SEQanswers

Go Back   SEQanswers > Bioinformatics > Bioinformatics



Similar Threads
Thread Thread Starter Forum Replies Last Post
softwares - splicing cedance Bioinformatics 12 08-04-2011 09:28 AM
Is anybody developing some RNA-Seq softwares? fangquan RNA Sequencing 1 08-01-2011 10:57 AM
different softwares for whole-genome alignment? bio_tt Bioinformatics 4 05-08-2011 07:35 AM
Softwares for SNP ranking shum1 Bioinformatics 3 07-20-2010 11:23 PM
Graphical softwares! MoBi Bioinformatics 3 12-16-2009 12:38 AM

Reply
 
Thread Tools
Old 12-10-2011, 11:06 PM   #1
AsoBioInfo
Member
 
Location: KSA

Join Date: Dec 2011
Posts: 37
Default Haplotype Softwares

Hi,

I need to know about the haplotype construction softwares from genotype. which is the most accurate to be use? I encountered many like Haploview, Phase, SNPHAP but which one is the most accurate to be use?

Thanks in advance.
AsoBioInfo is offline   Reply With Quote
Old 12-11-2011, 12:15 PM   #2
gringer
David Eccles (gringer)
 
Location: Wellington, New Zealand

Join Date: May 2011
Posts: 838
Default

A few more questions need to be answered before you can get a useful answer. Here are some I can think of: Do you have data for a full genome, or only a single gene region? Do you have relationship information available (e.g. trios, or a full genealogy)? Is the data restricted to dimorphic variants (e.g. SNPs)? Are you able to split the data into males and females (they have different recombination rates)?
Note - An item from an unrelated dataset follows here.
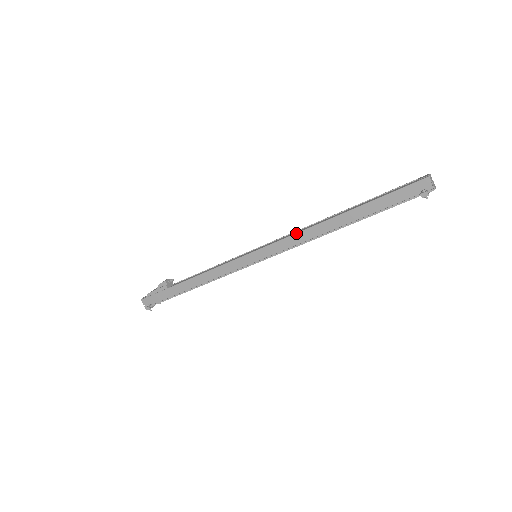
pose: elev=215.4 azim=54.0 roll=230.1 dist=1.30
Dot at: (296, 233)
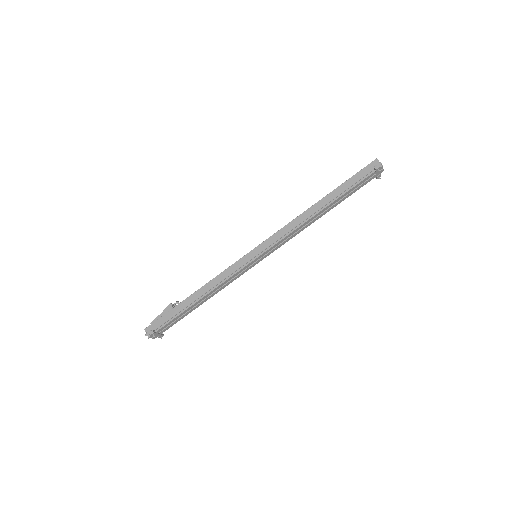
Dot at: (288, 223)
I've used haploview for graphical demonstrations because it reports both r^2 and D', but I was working on single genes, and did the block structure analysis manually. I don't think Haploview was able to manage whole chromosomes at once a few years ago.

Just as a heads-up, there are problems (e.g. overlapping blocks, recombination holes, and sub-blocks) which mean you can't always define particular regions as distinct blocks.
gringer is offline   Reply With Quote
Old 12-11-2011, 09:18 PM   #3
AsoBioInfo
Member
 
Location: KSA

Join Date: Dec 2011
Posts: 37
Default

Hi,

Thnx for your reply!

Data is of a single gene region. We will be predicting haplotype from the genotypic data. Data is of SNP's only. Data is regardless of gender.

I tried to install Haploview but its giving an error message that it is too big to fit in memory. Our main purpose is TO CONSTRUCT HAPLOTYPES.

Thank You,
AsoBioInfo is offline   Reply With Quote
Old 12-12-2011, 01:53 AM   #4
gringer
David Eccles (gringer)
 
Location: Wellington, New Zealand

Join Date: May 2011
Posts: 838
Default

Looking for articles on Google scholar / pubmed, it doesn't look like there's been much more interest in Haplotype blocks since ~2005 (i.e. after SNPchips came out), so I'd just go with Haploview. But given that that doesn't work....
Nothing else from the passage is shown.